=== Activity ===
Restate the lines word for word, from the first line of the records through the line containing "previous calendar year.". Leave out the pictures and anything after that line.

Items from a data source:
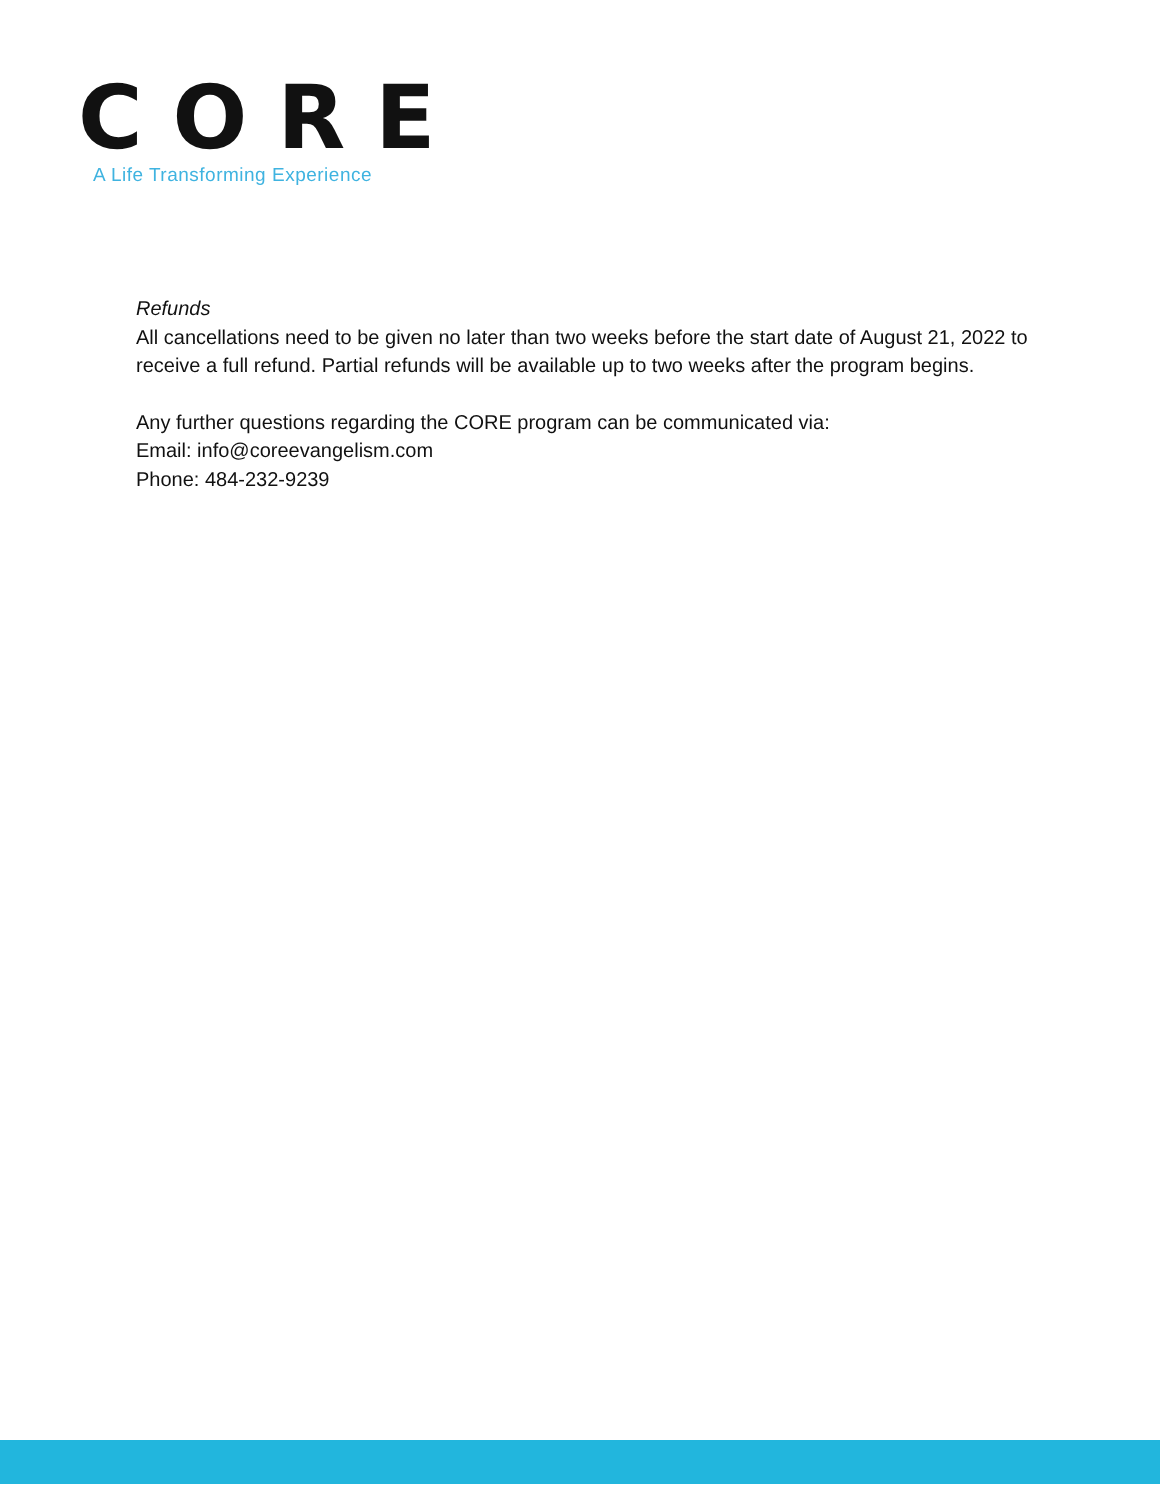CORE
A Life Transforming Experience
Refunds
All cancellations need to be given no later than two weeks before the start date of August 21, 2022 to receive a full refund. Partial refunds will be available up to two weeks after the program begins.
Any further questions regarding the CORE program can be communicated via:
Email: info@coreevangelism.com
Phone: 484-232-9239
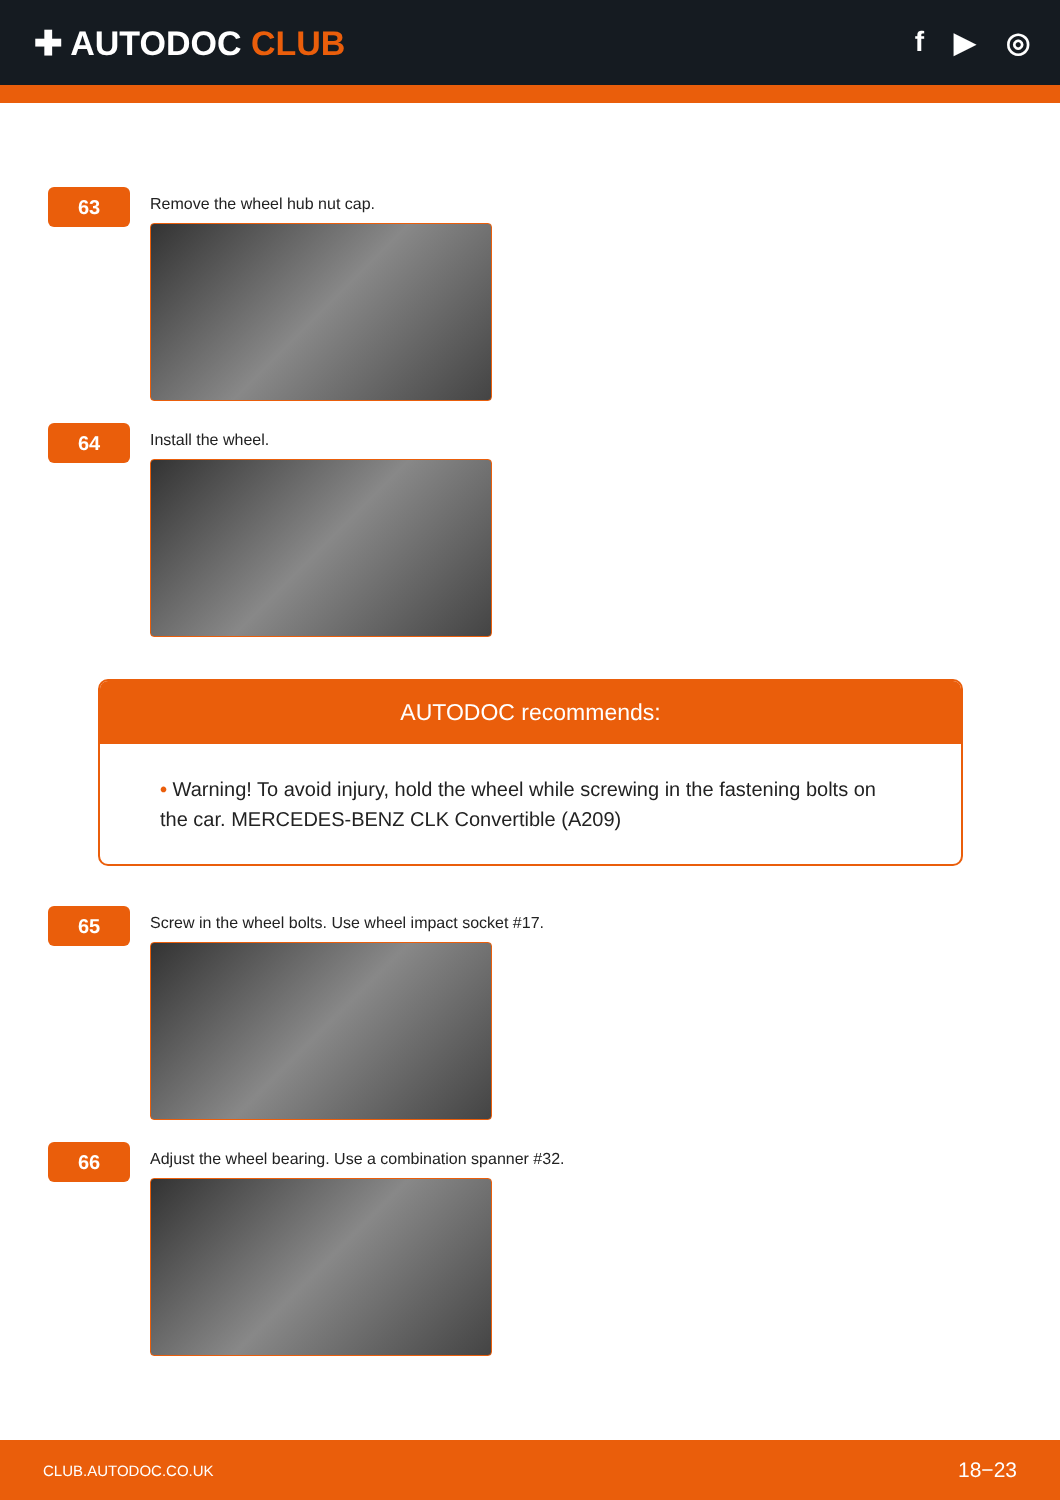✚ AUTODOC CLUB
f ▶ ◎
63
Remove the wheel hub nut cap.
64
Install the wheel.
AUTODOC recommends:
• Warning! To avoid injury, hold the wheel while screwing in the fastening bolts on the car. MERCEDES-BENZ CLK Convertible (A209)
65
Screw in the wheel bolts. Use wheel impact socket #17.
66
Adjust the wheel bearing. Use a combination spanner #32.
CLUB.AUTODOC.CO.UK 18−23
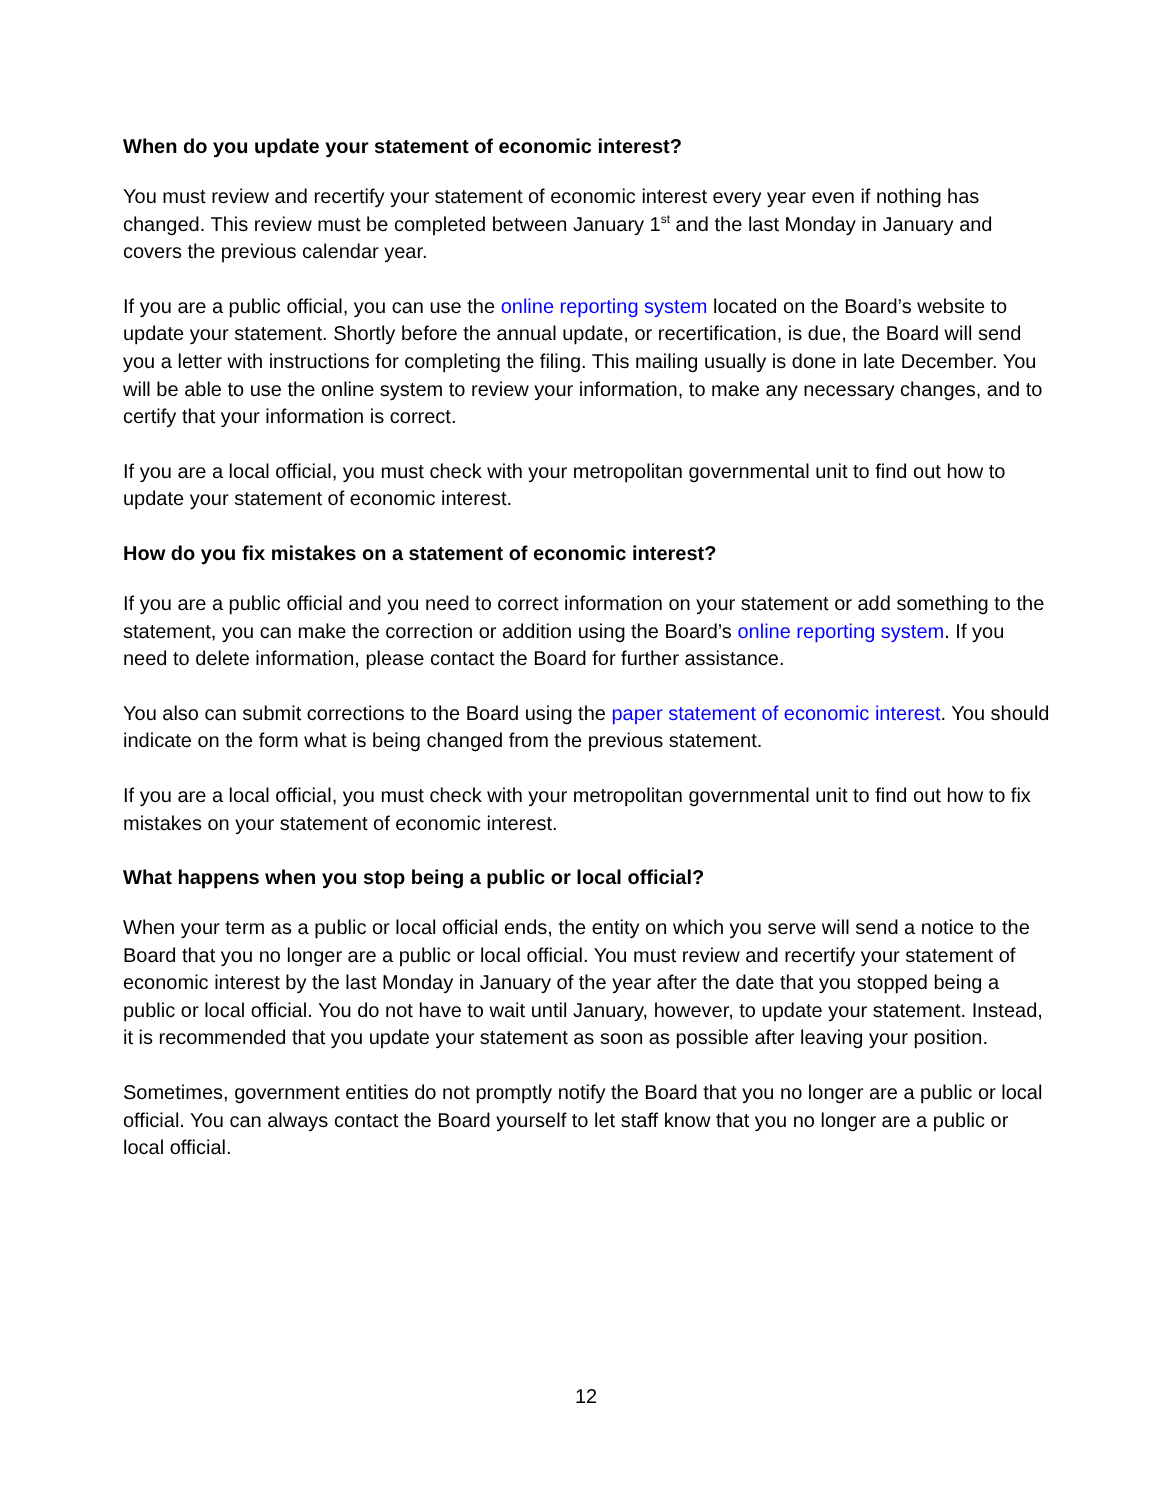When do you update your statement of economic interest?
You must review and recertify your statement of economic interest every year even if nothing has changed. This review must be completed between January 1<sup>st</sup> and the last Monday in January and covers the previous calendar year.
If you are a public official, you can use the online reporting system located on the Board’s website to update your statement. Shortly before the annual update, or recertification, is due, the Board will send you a letter with instructions for completing the filing. This mailing usually is done in late December. You will be able to use the online system to review your information, to make any necessary changes, and to certify that your information is correct.
If you are a local official, you must check with your metropolitan governmental unit to find out how to update your statement of economic interest.
How do you fix mistakes on a statement of economic interest?
If you are a public official and you need to correct information on your statement or add something to the statement, you can make the correction or addition using the Board’s online reporting system. If you need to delete information, please contact the Board for further assistance.
You also can submit corrections to the Board using the paper statement of economic interest. You should indicate on the form what is being changed from the previous statement.
If you are a local official, you must check with your metropolitan governmental unit to find out how to fix mistakes on your statement of economic interest.
What happens when you stop being a public or local official?
When your term as a public or local official ends, the entity on which you serve will send a notice to the Board that you no longer are a public or local official. You must review and recertify your statement of economic interest by the last Monday in January of the year after the date that you stopped being a public or local official. You do not have to wait until January, however, to update your statement. Instead, it is recommended that you update your statement as soon as possible after leaving your position.
Sometimes, government entities do not promptly notify the Board that you no longer are a public or local official. You can always contact the Board yourself to let staff know that you no longer are a public or local official.
12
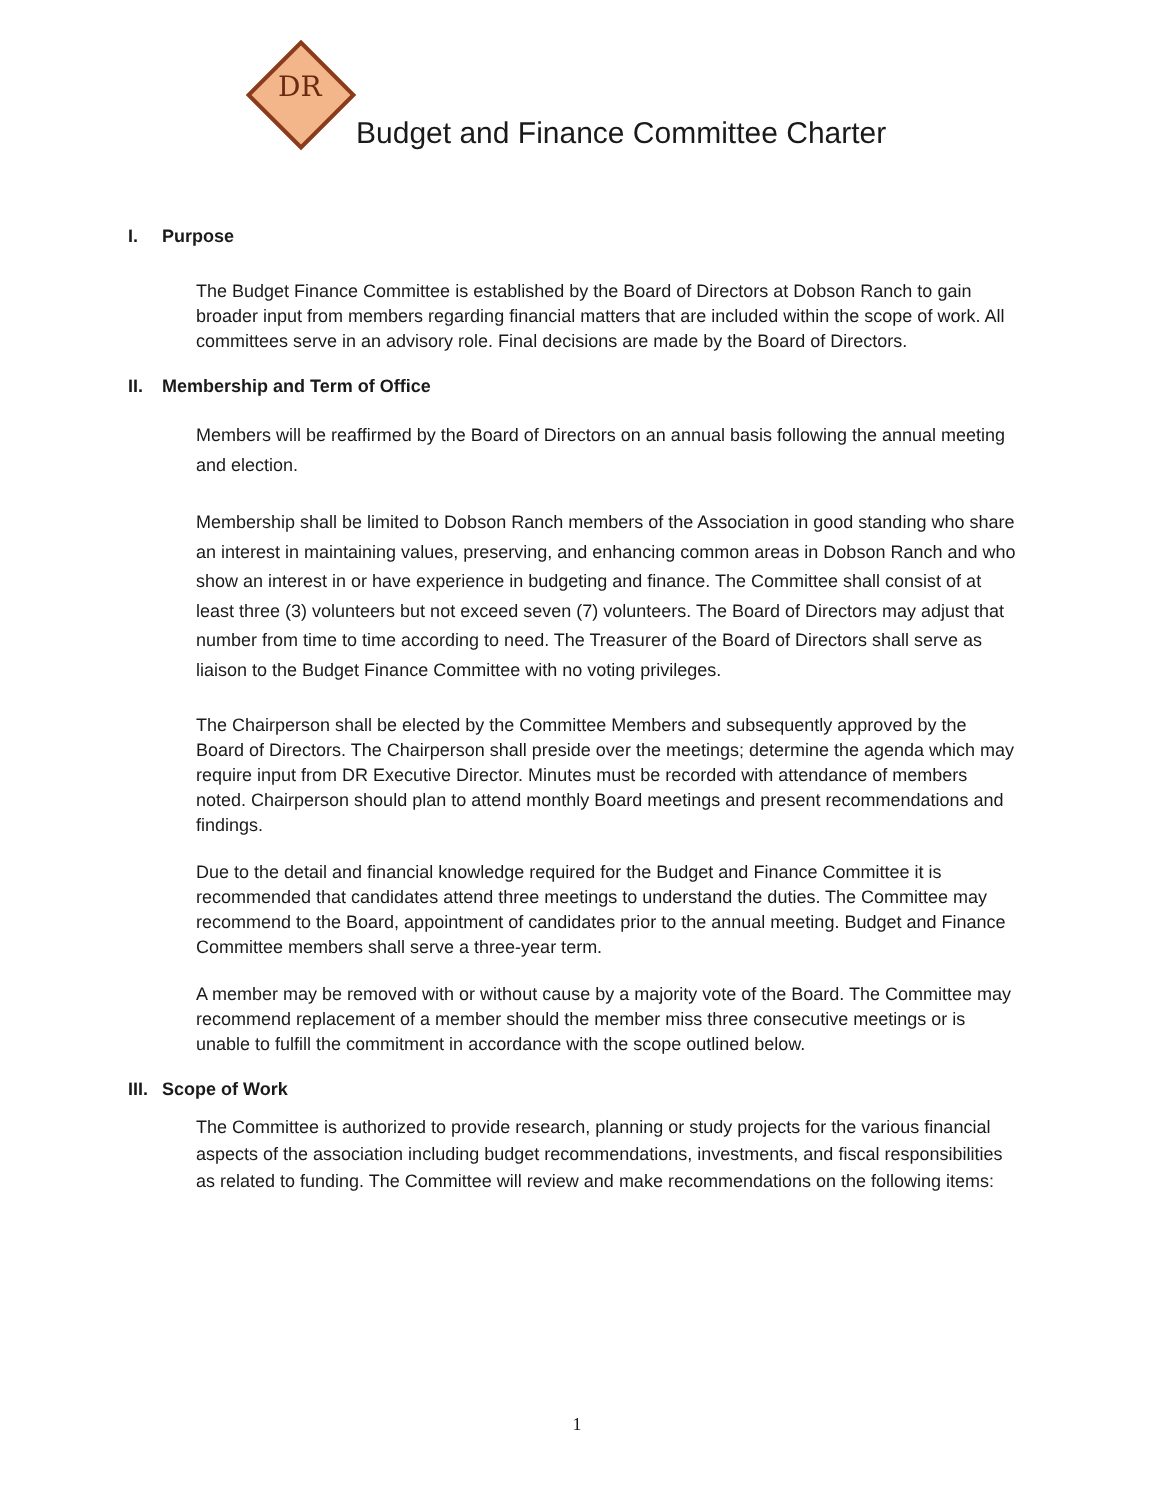DR
Budget and Finance Committee Charter
I. Purpose
The Budget Finance Committee is established by the Board of Directors at Dobson Ranch to gain broader input from members regarding financial matters that are included within the scope of work. All committees serve in an advisory role. Final decisions are made by the Board of Directors.
II. Membership and Term of Office
Members will be reaffirmed by the Board of Directors on an annual basis following the annual meeting and election.
Membership shall be limited to Dobson Ranch members of the Association in good standing who share an interest in maintaining values, preserving, and enhancing common areas in Dobson Ranch and who show an interest in or have experience in budgeting and finance. The Committee shall consist of at least three (3) volunteers but not exceed seven (7) volunteers. The Board of Directors may adjust that number from time to time according to need. The Treasurer of the Board of Directors shall serve as liaison to the Budget Finance Committee with no voting privileges.
The Chairperson shall be elected by the Committee Members and subsequently approved by the Board of Directors. The Chairperson shall preside over the meetings; determine the agenda which may require input from DR Executive Director. Minutes must be recorded with attendance of members noted. Chairperson should plan to attend monthly Board meetings and present recommendations and findings.
Due to the detail and financial knowledge required for the Budget and Finance Committee it is recommended that candidates attend three meetings to understand the duties. The Committee may recommend to the Board, appointment of candidates prior to the annual meeting. Budget and Finance Committee members shall serve a three-year term.
A member may be removed with or without cause by a majority vote of the Board. The Committee may recommend replacement of a member should the member miss three consecutive meetings or is unable to fulfill the commitment in accordance with the scope outlined below.
III. Scope of Work
The Committee is authorized to provide research, planning or study projects for the various financial aspects of the association including budget recommendations, investments, and fiscal responsibilities as related to funding. The Committee will review and make recommendations on the following items:
1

=== Result for this task ===
CORE
A Life Transforming Experience
Refunds
All cancellations need to be given no later than two weeks before the start date of August 21, 2022 to receive a full refund. Partial refunds will be available up to two weeks after the program begins.
Any further questions regarding the CORE program can be communicated via:
Email: info@coreevangelism.com
Phone: 484-232-9239
✚ AUTODOC CLUB
f ▶ ◎
63
Remove the wheel hub nut cap.
64
Install the wheel.
AUTODOC recommends:
• Warning! To avoid injury, hold the wheel while screwing in the fastening bolts on the car. MERCEDES-BENZ CLK Convertible (A209)
65
Screw in the wheel bolts. Use wheel impact socket #17.
66
Adjust the wheel bearing. Use a combination spanner #32.
CLUB.AUTODOC.CO.UK 18−23
When do you update your statement of economic interest?
You must review and recertify your statement of economic interest every year even if nothing has changed. This review must be completed between January 1<sup>st</sup> and the last Monday in January and covers the previous calendar year.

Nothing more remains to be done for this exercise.